Your instructions:
Please continue the text on curbing spyware in enterprises, starting right after its final sentence.

Study text:
In a recent Information Security survey, 87.5 percent of respondents said that controlling spyware was their top priority for 2005. AV and security vendors are racing to convert consumer-centric antispyware applications to centrally manage tools designed to help enterprises counter the threat. But antispyware technology remains rooted in the signature-based framework of its AV cousins, making it only partially effective.
Enterprises can curb spyware by leveraging their existing infrastructure. These seven techniques can help enterprises close the gap on residual spyware risk.
1. DNS Black Holes
By tweaking your internal DNS servers to resolve common spyware domains to internal Web server IP addresses or to a local host (127.0.0.1), you can implement a DNS black hole. Whenever a machine is tricked into looking up a known spyware site, the internal DNS server will respond with an answer configured by the DNS admin.

Listed records:
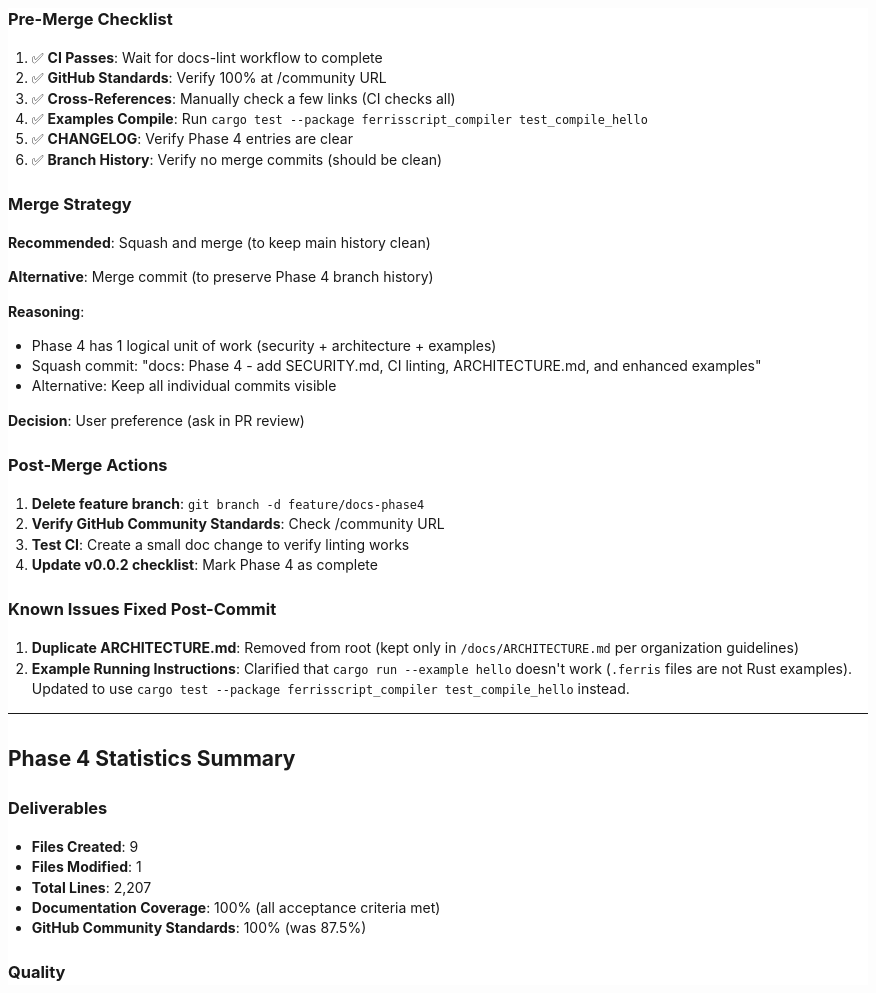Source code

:### Pre-Merge Checklist

1. ✅ **CI Passes**: Wait for docs-lint workflow to complete
2. ✅ **GitHub Standards**: Verify 100% at /community URL
3. ✅ **Cross-References**: Manually check a few links (CI checks all)
4. ✅ **Examples Compile**: Run `cargo test --package ferrisscript_compiler test_compile_hello`
5. ✅ **CHANGELOG**: Verify Phase 4 entries are clear
6. ✅ **Branch History**: Verify no merge commits (should be clean)

### Merge Strategy

**Recommended**: Squash and merge (to keep main history clean)

**Alternative**: Merge commit (to preserve Phase 4 branch history)

**Reasoning**:

- Phase 4 has 1 logical unit of work (security + architecture + examples)
- Squash commit: "docs: Phase 4 - add SECURITY.md, CI linting, ARCHITECTURE.md, and enhanced examples"
- Alternative: Keep all individual commits visible

**Decision**: User preference (ask in PR review)

### Post-Merge Actions

1. **Delete feature branch**: `git branch -d feature/docs-phase4`
2. **Verify GitHub Community Standards**: Check /community URL
3. **Test CI**: Create a small doc change to verify linting works
4. **Update v0.0.2 checklist**: Mark Phase 4 as complete

### Known Issues Fixed Post-Commit

1. **Duplicate ARCHITECTURE.md**: Removed from root (kept only in `/docs/ARCHITECTURE.md` per organization guidelines)
2. **Example Running Instructions**: Clarified that `cargo run --example hello` doesn't work (`.ferris` files are not Rust examples). Updated to use `cargo test --package ferrisscript_compiler test_compile_hello` instead.

---

## Phase 4 Statistics Summary

### Deliverables

- **Files Created**: 9
- **Files Modified**: 1
- **Total Lines**: 2,207
- **Documentation Coverage**: 100% (all acceptance criteria met)
- **GitHub Community Standards**: 100% (was 87.5%)

### Quality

Answer section:
Even if some spyware still manages to sneak in, manipulating DNS responses can prevent spyware packages from communicating with their home networks, rendering them inert.
Bleeding Edge of Snort's Black Hole DNS Spyware Project catalogs thousands of common spyware domains that should be considered when constructing DNS black holes.
Alternatively, you can include a list of potential spyware sites in each PC's local hosts file, resolving spyware sites to 127.0.0.1 without using DNS at all.
However, the DNS approach is easier to deploy because it doesn't require a configuration change to be pushed to each endpoint. Further, some spyware attacks the host file, changing its configuration to override any blocking via DNS or the hosts files themselves.